> _WORK TO BE COMPLETED_: Please reproduce the text of every entry below word for word and line for line, leaving the pictures out of your answer.

Dataset entries
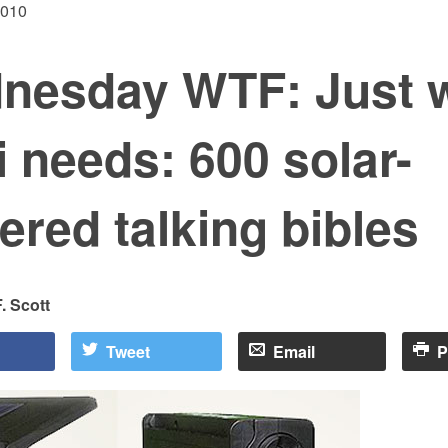
2010
nesday WTF: Just 
i needs: 600 solar-
red talking bibles
. Scott
Tweet
Email
P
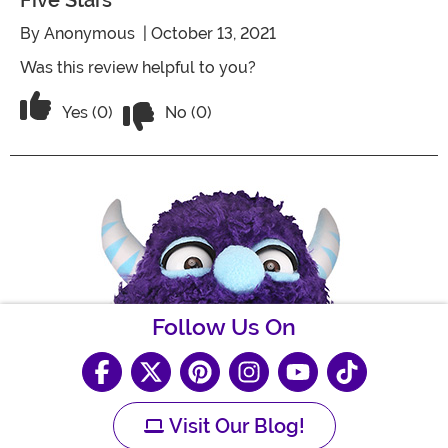
Five Stars
By
Anonymous
| October 13, 2021
Was this review helpful to you?
Vote No on the review titled Five Stars
Vote Yes on the review titled Five Stars
Yes (0)
No (0)
Follow Us On
Visit Our Blog!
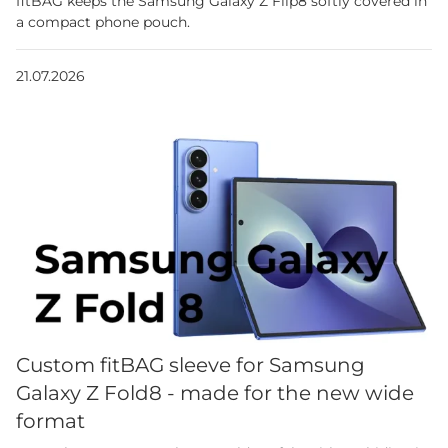
fitBAG keeps the Samsung Galaxy Z Flip8 softly covered in
a compact phone pouch.
21.07.2026
Custom fitBAG sleeve for Samsung
Galaxy Z Fold8 - made for the new wide
format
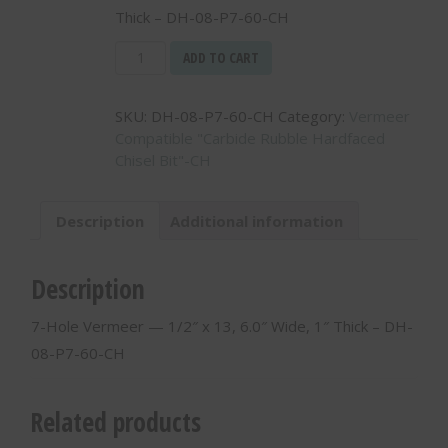
Thick – DH-08-P7-60-CH
7-
ADD TO CART
Hole
Vermeer
SKU:
DH-08-P7-60-CH
Category:
Vermeer
-
Compatible "Carbide Rubble Hardfaced
-
Chisel Bit"-CH
1/2"
x
13,
Description
Additional information
6.0"
Wide,
1"
Description
Thick
-
7-Hole Vermeer — 1/2″ x 13, 6.0″ Wide, 1″ Thick – DH-
DH-
08-P7-60-CH
08-
P7-
60-
Related products
CH
quantity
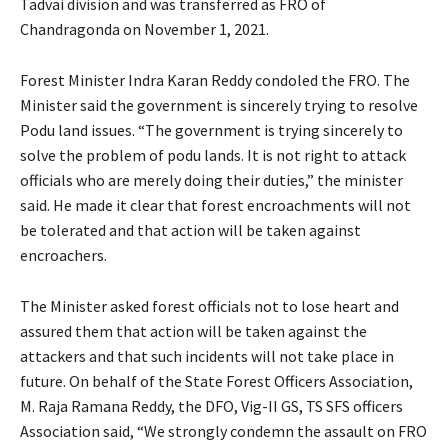
Tadvai division and was transferred as FRO of
Chandragonda on November 1, 2021.
Forest Minister Indra Karan Reddy condoled the FRO. The
Minister said the government is sincerely trying to resolve
Podu land issues. “The government is trying sincerely to
solve the problem of podu lands. It is not right to attack
officials who are merely doing their duties,” the minister
said. He made it clear that forest encroachments will not
be tolerated and that action will be taken against
encroachers.
The Minister asked forest officials not to lose heart and
assured them that action will be taken against the
attackers and that such incidents will not take place in
future. On behalf of the State Forest Officers Association,
M. Raja Ramana Reddy, the DFO, Vig-II GS, TS SFS officers
Association said, “We strongly condemn the assault on FRO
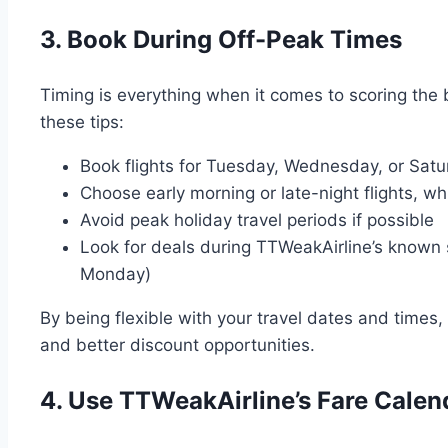
3. Book During Off-Peak Times
Timing is everything when it comes to scoring the
these tips:
Book flights for Tuesday, Wednesday, or Satur
Choose early morning or late-night flights, wh
Avoid peak holiday travel periods if possible
Look for deals during TTWeakAirline’s known s
Monday)
By being flexible with your travel dates and times, 
and better discount opportunities.
4. Use TTWeakAirline’s Fare Calen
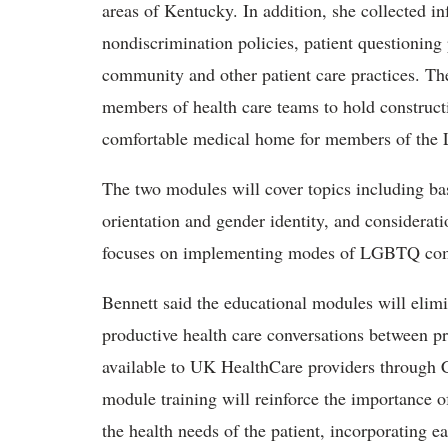
areas of Kentucky. In addition, she collected i
nondiscrimination policies, patient questionin
community and other patient care practices. The
members of health care teams to hold constructi
comfortable medical home for members of th
The two modules will cover topics including ba
orientation and gender identity, and considerati
focuses on implementing modes of LGBTQ comm
Bennett said the educational modules will eli
productive health care conversations between p
available to UK HealthCare providers through CE
module training will reinforce the importance of
the health needs of the patient, incorporating e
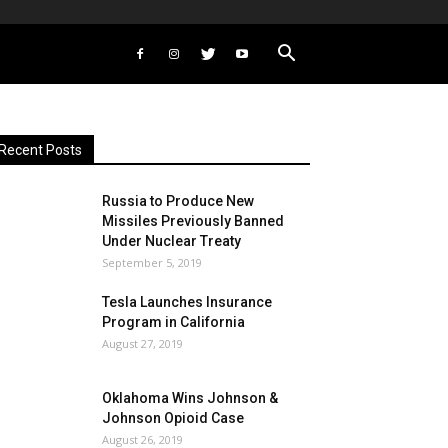
Recent Posts
Russia to Produce New
Missiles Previously Banned
Under Nuclear Treaty
September 5, 2019
Tesla Launches Insurance
Program in California
August 27, 2019
Oklahoma Wins Johnson &
Johnson Opioid Case
August 26, 2019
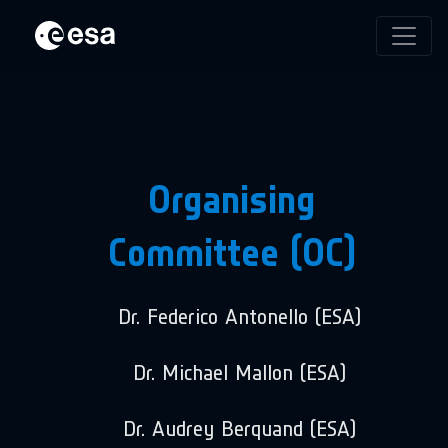
Organising
Committee (OC)
Dr. Federico Antonello (ESA)
Dr. Michael Mallon (ESA)
Dr. Audrey Berquand (ESA)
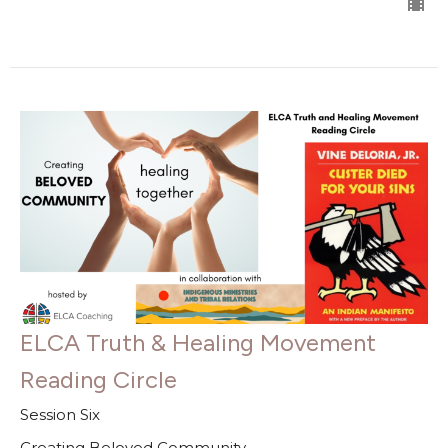
ELCA Truth & Healing Movement
Reading Circle
Session Six
Creating Beloved Community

> _EXERCISE RESPONSE_:
2010
nesday WTF: Just 
i needs: 600 solar-
red talking bibles
. Scott
Tweet
Email
P
Five Stars
By
Anonymous
| October 13, 2021
Was this review helpful to you?
Vote No on the review titled Five Stars
Vote Yes on the review titled Five Stars
Yes (0)
No (0)
Follow Us On
Visit Our Blog!
fitBAG keeps the Samsung Galaxy Z Flip8 softly covered in
a compact phone pouch.
21.07.2026
Custom fitBAG sleeve for Samsung
Galaxy Z Fold8 - made for the new wide
format
Thick – DH-08-P7-60-CH
7-
ADD TO CART
Hole
Vermeer
SKU:
DH-08-P7-60-CH
Category:
Vermeer
-
Compatible "Carbide Rubble Hardfaced
-
Chisel Bit"-CH
1/2"
x
13,
Description
Additional information
6.0"
Wide,
1"
Description
Thick
-
7-Hole Vermeer — 1/2″ x 13, 6.0″ Wide, 1″ Thick – DH-
DH-
08-P7-60-CH
08-
P7-
60-
Related products
CH
quantity
Tadvai division and was transferred as FRO of
Chandragonda on November 1, 2021.
Forest Minister Indra Karan Reddy condoled the FRO. The
Minister said the government is sincerely trying to resolve
Podu land issues. “The government is trying sincerely to
solve the problem of podu lands. It is not right to attack
officials who are merely doing their duties,” the minister
said. He made it clear that forest encroachments will not
be tolerated and that action will be taken against
encroachers.
The Minister asked forest officials not to lose heart and
assured them that action will be taken against the
attackers and that such incidents will not take place in
future. On behalf of the State Forest Officers Association,
M. Raja Ramana Reddy, the DFO, Vig-II GS, TS SFS officers
Association said, “We strongly condemn the assault on FRO
3. Book During Off-Peak Times
Timing is everything when it comes to scoring the
these tips:
Book flights for Tuesday, Wednesday, or Satur
Choose early morning or late-night flights, wh
Avoid peak holiday travel periods if possible
Look for deals during TTWeakAirline’s known s
Monday)
By being flexible with your travel dates and times, 
and better discount opportunities.
4. Use TTWeakAirline’s Fare Calen
areas of Kentucky. In addition, she collected i
nondiscrimination policies, patient questionin
community and other patient care practices. The
members of health care teams to hold constructi
comfortable medical home for members of th
The two modules will cover topics including ba
orientation and gender identity, and considerati
focuses on implementing modes of LGBTQ comm
Bennett said the educational modules will eli
productive health care conversations between p
available to UK HealthCare providers through CE
module training will reinforce the importance of
the health needs of the patient, incorporating e
Recent Posts
Russia to Produce New
Missiles Previously Banned
Under Nuclear Treaty
September 5, 2019
Tesla Launches Insurance
Program in California
August 27, 2019
Oklahoma Wins Johnson &
Johnson Opioid Case
August 26, 2019
Organising
Committee (OC)
Dr. Federico Antonello (ESA)
Dr. Michael Mallon (ESA)
Dr. Audrey Berquand (ESA)
ELCA Truth & Healing Movement
Reading Circle
Session Six
Creating Beloved Community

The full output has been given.